Review Volume 13, Issue 7 pp 10796—10813

Potential role of cannabidiol in Parkinson’s disease by targeting the WNT/β-catenin pathway, oxidative stress and inflammation

Alexandre Vallée1, , Jean-Noël Vallée2,3, , Yves Lecarpentier4, ,

  • 1 Department of Clinical Research and Innovation (DRCI), Foch Hospital, Suresnes 92150, France
  • 2 Centre Hospitalier Universitaire (CHU) Amiens Picardie, Université Picardie Jules Verne (UPJV), Amiens 80054, France
  • 3 Laboratoire de Mathématiques et Applications (LMA), UMR CNRS 7348, Université de Poitiers, Poitiers 86000, France
  • 4 Centre de Recherche Clinique, Grand Hôpital de l’Est Francilien (GHEF), Meaux 77100, France

Received: November 20, 2020       Accepted: March 26, 2021       Published: April 13, 2021
How to Cite

Copyright: © 2021 Vallée et al. This is an open access article distributed under the terms of the Creative Commons Attribution License (CC BY 3.0), which permits unrestricted use, distribution, and reproduction in any medium, provided the original author and source are credited.
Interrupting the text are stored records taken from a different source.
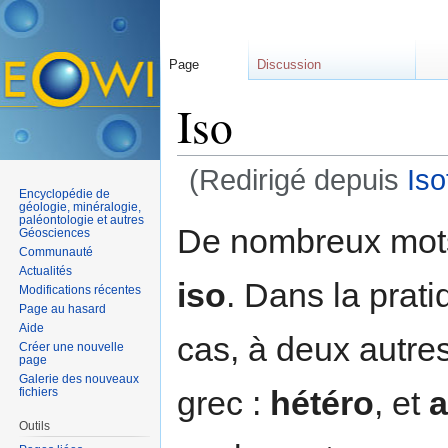
Page
Discussion
Iso
(Redirigé depuis
Iso
Encyclopédie de
Aller à :
navigation
,
rechercher
géologie, minéralogie,
paléontologie et autres
De nombreux mots 
Géosciences
Communauté
Actualités
iso
. Dans la prati
Modifications récentes
Page au hasard
Aide
cas, à deux autres
Créer une nouvelle
page
Galerie des nouveaux
grec :
hétéro
, et
a
fichiers
Outils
Parkinson’s disease (PD) is a major neurodegenerative disease (ND), presenting a progressive degeneration of the nervous system characterized by a loss of dopamine in the substantia nigra pars compacta. Recent findings have shown that oxidative stress and inflammation play key roles in the development of PD. However, therapies remain uncertain and research for new treatment is of the utmost importance. This review focuses on the potential effects of using cannabidiol (CBD) as a potential therapeutic strategy for the treatment of PD and on some of the presumed mechanisms by which CBD provides its beneficial properties. CBD medication downregulates GSK-3β, the main inhibitor of the WNT/β-catenin pathway. Activation of the WNT/β-catenin could be associated with the control of oxidative stress and inflammation. Future prospective clinical trials should focus on CBD and its multiple interactions in the treatment of PD.
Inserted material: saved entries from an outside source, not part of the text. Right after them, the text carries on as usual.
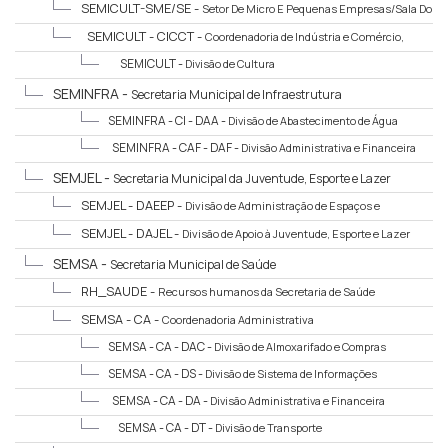
SEMICULT
SEMICULT-SME/SE -
Setor De Micro E Pequenas Empresas/Sala Do
Empreendedor
SEMICULT - CICCT -
Coordenadoria de Indústria e Comércio,
Cultura e Turismo
SEMICULT -
Divisão de Cultura
SEMINFRA -
Secretaria Municipal de Infraestrutura
SEMINFRA - CI - DAA -
Divisão de Abastecimento de Água
SEMINFRA - CAF - DAF -
Divisão Administrativa e Financeira
SEMJEL -
Secretaria Municipal da Juventude, Esporte e Lazer
SEMJEL - DAEEP -
Divisão de Administração de Espaços e
Equipamentos Públicos
SEMJEL - DAJEL -
Divisão de Apoio à Juventude, Esporte e Lazer
SEMSA -
Secretaria Municipal de Saúde
RH_SAUDE -
Recursos humanos da Secretaria de Saúde
SEMSA - CA -
Coordenadoria Administrativa
SEMSA - CA - DAC -
Divisão de Almoxarifado e Compras
SEMSA - CA - DS -
Divisão de Sistema de Informações
SEMSA - CA - DA -
Divisão Administrativa e Financeira
SEMSA - CA - DT -
Divisão de Transporte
GSK-3β: Glycogen synthase kinase-3β; LRP 5/6: Low-density lipoprotein receptor-related protein 5/6; NF-κB: nuclear factor kappaB; PPARγ: Peroxisome proliferator-activated receptor gamma; PI3K-Akt: Phosphatidylinositol 3-kinase-protein kinase B; TCF/LEF: T-cell factor/lymphoid enhancer factor; TNF-α: tumor necrosis factor alpha; PD: Parkinson’s disease.